WHAT TO PRODUCE:
Each record should be retyped word for word.

Dataset records:

● ● ● ●

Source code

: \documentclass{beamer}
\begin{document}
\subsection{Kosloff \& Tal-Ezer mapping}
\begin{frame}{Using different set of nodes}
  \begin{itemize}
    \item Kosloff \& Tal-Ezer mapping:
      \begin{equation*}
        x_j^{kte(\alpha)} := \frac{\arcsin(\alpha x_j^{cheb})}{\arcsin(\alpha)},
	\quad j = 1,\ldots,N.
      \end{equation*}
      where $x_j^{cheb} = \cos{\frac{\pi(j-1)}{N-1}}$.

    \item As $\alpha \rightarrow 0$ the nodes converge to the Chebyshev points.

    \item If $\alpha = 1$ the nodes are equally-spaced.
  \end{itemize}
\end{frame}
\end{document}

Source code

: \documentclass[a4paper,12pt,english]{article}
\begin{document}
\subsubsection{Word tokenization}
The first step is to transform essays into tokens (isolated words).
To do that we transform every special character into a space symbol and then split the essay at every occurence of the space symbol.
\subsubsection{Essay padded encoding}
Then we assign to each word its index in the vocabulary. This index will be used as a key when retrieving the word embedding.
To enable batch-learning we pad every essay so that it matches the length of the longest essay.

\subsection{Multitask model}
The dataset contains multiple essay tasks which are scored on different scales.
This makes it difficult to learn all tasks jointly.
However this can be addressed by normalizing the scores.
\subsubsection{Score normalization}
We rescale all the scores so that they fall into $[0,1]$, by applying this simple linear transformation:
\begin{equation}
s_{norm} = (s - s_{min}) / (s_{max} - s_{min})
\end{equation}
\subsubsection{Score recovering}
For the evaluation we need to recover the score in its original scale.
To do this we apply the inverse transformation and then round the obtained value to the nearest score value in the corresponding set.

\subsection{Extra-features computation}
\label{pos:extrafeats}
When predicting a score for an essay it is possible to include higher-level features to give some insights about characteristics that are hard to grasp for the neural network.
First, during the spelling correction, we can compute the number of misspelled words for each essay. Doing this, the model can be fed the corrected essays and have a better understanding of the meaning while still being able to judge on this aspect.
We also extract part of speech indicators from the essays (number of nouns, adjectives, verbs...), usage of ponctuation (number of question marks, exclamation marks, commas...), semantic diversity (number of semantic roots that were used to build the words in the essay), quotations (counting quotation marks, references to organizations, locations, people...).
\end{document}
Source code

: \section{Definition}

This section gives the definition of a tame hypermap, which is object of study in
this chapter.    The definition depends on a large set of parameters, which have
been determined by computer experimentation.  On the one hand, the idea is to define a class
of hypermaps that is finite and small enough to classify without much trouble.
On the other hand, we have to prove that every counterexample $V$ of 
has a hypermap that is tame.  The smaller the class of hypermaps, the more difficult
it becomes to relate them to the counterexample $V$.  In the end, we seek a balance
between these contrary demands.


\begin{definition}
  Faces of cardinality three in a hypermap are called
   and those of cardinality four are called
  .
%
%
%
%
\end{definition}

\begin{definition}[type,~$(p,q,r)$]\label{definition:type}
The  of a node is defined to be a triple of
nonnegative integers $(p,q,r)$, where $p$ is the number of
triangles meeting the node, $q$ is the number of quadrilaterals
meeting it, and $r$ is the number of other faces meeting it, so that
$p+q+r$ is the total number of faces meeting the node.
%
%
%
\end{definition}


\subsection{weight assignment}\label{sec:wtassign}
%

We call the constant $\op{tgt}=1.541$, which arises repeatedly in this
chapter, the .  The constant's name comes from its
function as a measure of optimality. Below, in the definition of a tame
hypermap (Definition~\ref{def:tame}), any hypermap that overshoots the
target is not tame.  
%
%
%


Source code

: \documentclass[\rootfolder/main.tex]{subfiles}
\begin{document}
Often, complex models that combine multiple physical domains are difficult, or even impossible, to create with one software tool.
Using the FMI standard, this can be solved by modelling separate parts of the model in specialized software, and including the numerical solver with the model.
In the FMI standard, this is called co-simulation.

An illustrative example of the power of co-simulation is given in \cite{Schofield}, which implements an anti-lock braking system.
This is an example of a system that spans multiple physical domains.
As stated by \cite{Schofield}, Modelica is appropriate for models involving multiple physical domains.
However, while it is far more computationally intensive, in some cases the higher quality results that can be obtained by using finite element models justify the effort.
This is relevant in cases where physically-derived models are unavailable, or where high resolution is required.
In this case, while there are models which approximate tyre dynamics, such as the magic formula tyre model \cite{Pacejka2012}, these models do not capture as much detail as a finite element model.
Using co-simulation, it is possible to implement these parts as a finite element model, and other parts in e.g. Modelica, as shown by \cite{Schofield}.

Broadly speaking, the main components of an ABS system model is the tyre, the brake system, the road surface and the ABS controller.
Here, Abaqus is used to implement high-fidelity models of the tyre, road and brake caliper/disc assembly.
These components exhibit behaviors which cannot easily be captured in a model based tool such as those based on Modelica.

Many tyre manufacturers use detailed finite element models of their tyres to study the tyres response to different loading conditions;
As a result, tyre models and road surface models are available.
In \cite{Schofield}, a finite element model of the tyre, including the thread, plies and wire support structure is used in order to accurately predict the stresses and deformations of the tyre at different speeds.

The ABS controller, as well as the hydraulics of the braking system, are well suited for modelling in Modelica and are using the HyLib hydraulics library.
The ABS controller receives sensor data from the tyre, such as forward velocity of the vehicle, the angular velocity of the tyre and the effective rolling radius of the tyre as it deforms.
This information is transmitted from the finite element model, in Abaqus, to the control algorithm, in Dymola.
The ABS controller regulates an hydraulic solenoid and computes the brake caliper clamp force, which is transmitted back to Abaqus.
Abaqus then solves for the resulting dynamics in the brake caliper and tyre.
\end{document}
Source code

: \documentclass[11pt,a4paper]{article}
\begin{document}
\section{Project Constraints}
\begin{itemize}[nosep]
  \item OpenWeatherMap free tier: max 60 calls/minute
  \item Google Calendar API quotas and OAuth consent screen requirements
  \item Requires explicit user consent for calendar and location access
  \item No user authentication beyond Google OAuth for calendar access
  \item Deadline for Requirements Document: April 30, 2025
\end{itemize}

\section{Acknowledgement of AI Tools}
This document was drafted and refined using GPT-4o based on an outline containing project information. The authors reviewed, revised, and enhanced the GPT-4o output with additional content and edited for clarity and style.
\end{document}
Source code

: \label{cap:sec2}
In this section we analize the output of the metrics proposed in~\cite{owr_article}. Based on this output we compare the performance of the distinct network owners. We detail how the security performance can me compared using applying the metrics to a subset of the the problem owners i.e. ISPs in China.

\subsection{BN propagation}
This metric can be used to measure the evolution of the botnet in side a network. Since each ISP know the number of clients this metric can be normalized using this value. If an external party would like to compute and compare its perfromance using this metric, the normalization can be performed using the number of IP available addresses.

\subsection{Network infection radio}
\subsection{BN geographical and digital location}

● ● ● ●

ANSWER BELOW:
Source code

: \documentclass{beamer}
\begin{document}
\subsection{Kosloff \& Tal-Ezer mapping}
\begin{frame}{Using different set of nodes}
  \begin{itemize}
    \item Kosloff \& Tal-Ezer mapping:
      \begin{equation*}
        x_j^{kte(\alpha)} := \frac{\arcsin(\alpha x_j^{cheb})}{\arcsin(\alpha)},
	\quad j = 1,\ldots,N.
      \end{equation*}
      where $x_j^{cheb} = \cos{\frac{\pi(j-1)}{N-1}}$.

    \item As $\alpha \rightarrow 0$ the nodes converge to the Chebyshev points.

    \item If $\alpha = 1$ the nodes are equally-spaced.
  \end{itemize}
\end{frame}
\end{document}

Source code

: \documentclass[a4paper,12pt,english]{article}
\begin{document}
\subsubsection{Word tokenization}
The first step is to transform essays into tokens (isolated words).
To do that we transform every special character into a space symbol and then split the essay at every occurence of the space symbol.
\subsubsection{Essay padded encoding}
Then we assign to each word its index in the vocabulary. This index will be used as a key when retrieving the word embedding.
To enable batch-learning we pad every essay so that it matches the length of the longest essay.

\subsection{Multitask model}
The dataset contains multiple essay tasks which are scored on different scales.
This makes it difficult to learn all tasks jointly.
However this can be addressed by normalizing the scores.
\subsubsection{Score normalization}
We rescale all the scores so that they fall into $[0,1]$, by applying this simple linear transformation:
\begin{equation}
s_{norm} = (s - s_{min}) / (s_{max} - s_{min})
\end{equation}
\subsubsection{Score recovering}
For the evaluation we need to recover the score in its original scale.
To do this we apply the inverse transformation and then round the obtained value to the nearest score value in the corresponding set.

\subsection{Extra-features computation}
\label{pos:extrafeats}
When predicting a score for an essay it is possible to include higher-level features to give some insights about characteristics that are hard to grasp for the neural network.
First, during the spelling correction, we can compute the number of misspelled words for each essay. Doing this, the model can be fed the corrected essays and have a better understanding of the meaning while still being able to judge on this aspect.
We also extract part of speech indicators from the essays (number of nouns, adjectives, verbs...), usage of ponctuation (number of question marks, exclamation marks, commas...), semantic diversity (number of semantic roots that were used to build the words in the essay), quotations (counting quotation marks, references to organizations, locations, people...).
\end{document}
Source code

: \section{Definition}

This section gives the definition of a tame hypermap, which is object of study in
this chapter.    The definition depends on a large set of parameters, which have
been determined by computer experimentation.  On the one hand, the idea is to define a class
of hypermaps that is finite and small enough to classify without much trouble.
On the other hand, we have to prove that every counterexample $V$ of 
has a hypermap that is tame.  The smaller the class of hypermaps, the more difficult
it becomes to relate them to the counterexample $V$.  In the end, we seek a balance
between these contrary demands.


\begin{definition}
  Faces of cardinality three in a hypermap are called
   and those of cardinality four are called
  .
%
%
%
%
\end{definition}

\begin{definition}[type,~$(p,q,r)$]\label{definition:type}
The  of a node is defined to be a triple of
nonnegative integers $(p,q,r)$, where $p$ is the number of
triangles meeting the node, $q$ is the number of quadrilaterals
meeting it, and $r$ is the number of other faces meeting it, so that
$p+q+r$ is the total number of faces meeting the node.
%
%
%
\end{definition}


\subsection{weight assignment}\label{sec:wtassign}
%

We call the constant $\op{tgt}=1.541$, which arises repeatedly in this
chapter, the .  The constant's name comes from its
function as a measure of optimality. Below, in the definition of a tame
hypermap (Definition~\ref{def:tame}), any hypermap that overshoots the
target is not tame.  
%
%
%


Source code

: \documentclass[\rootfolder/main.tex]{subfiles}
\begin{document}
Often, complex models that combine multiple physical domains are difficult, or even impossible, to create with one software tool.
Using the FMI standard, this can be solved by modelling separate parts of the model in specialized software, and including the numerical solver with the model.
In the FMI standard, this is called co-simulation.

An illustrative example of the power of co-simulation is given in \cite{Schofield}, which implements an anti-lock braking system.
This is an example of a system that spans multiple physical domains.
As stated by \cite{Schofield}, Modelica is appropriate for models involving multiple physical domains.
However, while it is far more computationally intensive, in some cases the higher quality results that can be obtained by using finite element models justify the effort.
This is relevant in cases where physically-derived models are unavailable, or where high resolution is required.
In this case, while there are models which approximate tyre dynamics, such as the magic formula tyre model \cite{Pacejka2012}, these models do not capture as much detail as a finite element model.
Using co-simulation, it is possible to implement these parts as a finite element model, and other parts in e.g. Modelica, as shown by \cite{Schofield}.

Broadly speaking, the main components of an ABS system model is the tyre, the brake system, the road surface and the ABS controller.
Here, Abaqus is used to implement high-fidelity models of the tyre, road and brake caliper/disc assembly.
These components exhibit behaviors which cannot easily be captured in a model based tool such as those based on Modelica.

Many tyre manufacturers use detailed finite element models of their tyres to study the tyres response to different loading conditions;
As a result, tyre models and road surface models are available.
In \cite{Schofield}, a finite element model of the tyre, including the thread, plies and wire support structure is used in order to accurately predict the stresses and deformations of the tyre at different speeds.

The ABS controller, as well as the hydraulics of the braking system, are well suited for modelling in Modelica and are using the HyLib hydraulics library.
The ABS controller receives sensor data from the tyre, such as forward velocity of the vehicle, the angular velocity of the tyre and the effective rolling radius of the tyre as it deforms.
This information is transmitted from the finite element model, in Abaqus, to the control algorithm, in Dymola.
The ABS controller regulates an hydraulic solenoid and computes the brake caliper clamp force, which is transmitted back to Abaqus.
Abaqus then solves for the resulting dynamics in the brake caliper and tyre.
\end{document}
Source code

: \documentclass[11pt,a4paper]{article}
\begin{document}
\section{Project Constraints}
\begin{itemize}[nosep]
  \item OpenWeatherMap free tier: max 60 calls/minute
  \item Google Calendar API quotas and OAuth consent screen requirements
  \item Requires explicit user consent for calendar and location access
  \item No user authentication beyond Google OAuth for calendar access
  \item Deadline for Requirements Document: April 30, 2025
\end{itemize}

\section{Acknowledgement of AI Tools}
This document was drafted and refined using GPT-4o based on an outline containing project information. The authors reviewed, revised, and enhanced the GPT-4o output with additional content and edited for clarity and style.
\end{document}
Source code

: \label{cap:sec2}
In this section we analize the output of the metrics proposed in~\cite{owr_article}. Based on this output we compare the performance of the distinct network owners. We detail how the security performance can me compared using applying the metrics to a subset of the the problem owners i.e. ISPs in China.

\subsection{BN propagation}
This metric can be used to measure the evolution of the botnet in side a network. Since each ISP know the number of clients this metric can be normalized using this value. If an external party would like to compute and compare its perfromance using this metric, the normalization can be performed using the number of IP available addresses.

\subsection{Network infection radio}
\subsection{BN geographical and digital location}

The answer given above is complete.